- YOUR INSTRUCTIONS
Rewrite every entry with "Track these points" changed to "Follow these points", keeping all other text the same.

RECORD SET Block Start

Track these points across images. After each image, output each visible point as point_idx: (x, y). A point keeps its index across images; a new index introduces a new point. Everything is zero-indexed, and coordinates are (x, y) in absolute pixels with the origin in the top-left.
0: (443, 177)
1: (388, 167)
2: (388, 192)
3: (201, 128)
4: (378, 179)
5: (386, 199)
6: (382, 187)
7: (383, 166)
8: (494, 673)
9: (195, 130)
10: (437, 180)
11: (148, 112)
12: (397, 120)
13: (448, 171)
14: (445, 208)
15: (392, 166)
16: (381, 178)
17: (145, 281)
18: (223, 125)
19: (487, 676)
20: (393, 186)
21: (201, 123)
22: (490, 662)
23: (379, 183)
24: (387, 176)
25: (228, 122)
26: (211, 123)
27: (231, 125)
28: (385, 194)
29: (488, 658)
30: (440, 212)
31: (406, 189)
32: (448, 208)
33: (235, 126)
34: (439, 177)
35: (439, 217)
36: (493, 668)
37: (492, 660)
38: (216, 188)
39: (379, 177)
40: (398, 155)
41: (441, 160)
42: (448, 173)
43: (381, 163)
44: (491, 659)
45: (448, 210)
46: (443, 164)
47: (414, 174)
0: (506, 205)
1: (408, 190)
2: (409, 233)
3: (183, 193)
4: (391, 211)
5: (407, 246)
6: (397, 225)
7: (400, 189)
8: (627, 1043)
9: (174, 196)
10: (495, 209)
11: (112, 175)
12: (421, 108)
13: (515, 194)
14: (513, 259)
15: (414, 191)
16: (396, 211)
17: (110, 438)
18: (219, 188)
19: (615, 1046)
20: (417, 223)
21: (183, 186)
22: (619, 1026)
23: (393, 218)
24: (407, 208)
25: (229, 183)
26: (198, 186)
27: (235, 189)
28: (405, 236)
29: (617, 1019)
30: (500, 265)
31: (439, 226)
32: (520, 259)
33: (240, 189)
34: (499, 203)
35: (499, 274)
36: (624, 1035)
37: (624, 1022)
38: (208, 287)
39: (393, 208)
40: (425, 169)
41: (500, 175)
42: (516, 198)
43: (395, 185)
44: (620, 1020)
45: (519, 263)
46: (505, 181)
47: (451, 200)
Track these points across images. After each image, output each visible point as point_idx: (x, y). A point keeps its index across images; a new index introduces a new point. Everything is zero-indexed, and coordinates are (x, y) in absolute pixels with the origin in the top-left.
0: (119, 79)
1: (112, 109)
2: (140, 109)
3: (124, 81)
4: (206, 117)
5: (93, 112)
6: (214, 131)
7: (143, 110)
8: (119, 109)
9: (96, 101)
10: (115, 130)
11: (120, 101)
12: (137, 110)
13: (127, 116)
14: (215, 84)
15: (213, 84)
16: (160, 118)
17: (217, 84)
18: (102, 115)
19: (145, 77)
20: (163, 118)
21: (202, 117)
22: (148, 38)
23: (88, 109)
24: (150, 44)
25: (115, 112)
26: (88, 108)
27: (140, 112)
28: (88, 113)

RECORD SET Block End

- WRITTEN SOLUTION
Follow these points across images. After each image, output each visible point as point_idx: (x, y). A point keeps its index across images; a new index introduces a new point. Everything is zero-indexed, and coordinates are (x, y) in absolute pixels with the origin in the top-left.
0: (443, 177)
1: (388, 167)
2: (388, 192)
3: (201, 128)
4: (378, 179)
5: (386, 199)
6: (382, 187)
7: (383, 166)
8: (494, 673)
9: (195, 130)
10: (437, 180)
11: (148, 112)
12: (397, 120)
13: (448, 171)
14: (445, 208)
15: (392, 166)
16: (381, 178)
17: (145, 281)
18: (223, 125)
19: (487, 676)
20: (393, 186)
21: (201, 123)
22: (490, 662)
23: (379, 183)
24: (387, 176)
25: (228, 122)
26: (211, 123)
27: (231, 125)
28: (385, 194)
29: (488, 658)
30: (440, 212)
31: (406, 189)
32: (448, 208)
33: (235, 126)
34: (439, 177)
35: (439, 217)
36: (493, 668)
37: (492, 660)
38: (216, 188)
39: (379, 177)
40: (398, 155)
41: (441, 160)
42: (448, 173)
43: (381, 163)
44: (491, 659)
45: (448, 210)
46: (443, 164)
47: (414, 174)
0: (506, 205)
1: (408, 190)
2: (409, 233)
3: (183, 193)
4: (391, 211)
5: (407, 246)
6: (397, 225)
7: (400, 189)
8: (627, 1043)
9: (174, 196)
10: (495, 209)
11: (112, 175)
12: (421, 108)
13: (515, 194)
14: (513, 259)
15: (414, 191)
16: (396, 211)
17: (110, 438)
18: (219, 188)
19: (615, 1046)
20: (417, 223)
21: (183, 186)
22: (619, 1026)
23: (393, 218)
24: (407, 208)
25: (229, 183)
26: (198, 186)
27: (235, 189)
28: (405, 236)
29: (617, 1019)
30: (500, 265)
31: (439, 226)
32: (520, 259)
33: (240, 189)
34: (499, 203)
35: (499, 274)
36: (624, 1035)
37: (624, 1022)
38: (208, 287)
39: (393, 208)
40: (425, 169)
41: (500, 175)
42: (516, 198)
43: (395, 185)
44: (620, 1020)
45: (519, 263)
46: (505, 181)
47: (451, 200)
Follow these points across images. After each image, output each visible point as point_idx: (x, y). A point keeps its index across images; a new index introduces a new point. Everything is zero-indexed, and coordinates are (x, y) in absolute pixels with the origin in the top-left.
0: (119, 79)
1: (112, 109)
2: (140, 109)
3: (124, 81)
4: (206, 117)
5: (93, 112)
6: (214, 131)
7: (143, 110)
8: (119, 109)
9: (96, 101)
10: (115, 130)
11: (120, 101)
12: (137, 110)
13: (127, 116)
14: (215, 84)
15: (213, 84)
16: (160, 118)
17: (217, 84)
18: (102, 115)
19: (145, 77)
20: (163, 118)
21: (202, 117)
22: (148, 38)
23: (88, 109)
24: (150, 44)
25: (115, 112)
26: (88, 108)
27: (140, 112)
28: (88, 113)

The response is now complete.